The angry battle over Elián González, the Cuban boy rescued off the Florida coast after his mother drowned trying to reach the United States, is just one poignant example of the kinds of showdowns that can be expected from continuing pointless hostility between the U.S. and Cuba, according to a topical Hoover Institution Essay in Public Policy.

In A Strategic Flip-Flop in the Caribbean: Lift the Embargo on Cuba, Hoover fellow William Ratliff and Roger Fontaine argue that current U.S. policy is an increasingly counterproductive product of inertia, a powerful Cuban American lobby and misguided and/or compromising politicians.

Ratliff and Fontaine maintain that sanctions won't make Fidel Castro a democratic market reformer or topple him, but, on the contrary, give him a scapegoat for his own failures and repression and enable him to maintain his cherished image as the "scourge" of an increasingly interventionist U.S. "imperialism."

More importantly, the writers assert, the embargo has transformed from an asset during the Cold War to a liability that heightens tensions in Cuba, making post-Castro cooperation among Cubans and Cuban Americans more difficult, and promotes conflict that could draw in the U.S. military. It is imperialistic and will sour U.S. relations with Cubans for years after Castro's demise, they add.

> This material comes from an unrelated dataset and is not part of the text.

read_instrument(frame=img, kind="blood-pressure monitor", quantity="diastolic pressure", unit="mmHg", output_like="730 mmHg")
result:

Last year, under pro-embargo pressure, President Clinton rejected a bi-partisan proposal, supported by former secretaries of state George Shultz and Henry Kissinger, among others, to make a comprehensive evaluation of the policy. In the end, Ratliff and Fontaine conclude, the U.S. cannot control Castro but can unilaterally end a special-interest policy that increasingly endangers Americans and Cubans.

William Ratliff is a senior research fellow and curator of the Latin and North American Collection at Stanford University's Hoover Institution. He is co-author of Inside the Cuban Interior Ministry and other studies of Cuba. He spends a portion of every year in on-site research in Latin America, Europe, and China and has interviewed many world leaders, including Fidel Castro. He has published hundreds of commentaries in major U.S. newspapers and is a regular contributor to MSNBC on the Internet.

Roger Fontaine shared responsibility for day-to-day U.S. national security affairs in Latin America as a member of the National Security Council from 1981 through 1983 during the Reagan presidency. The author of many books, his commentaries have appeared on the BBC, National Public Radio, and many major American newspapers.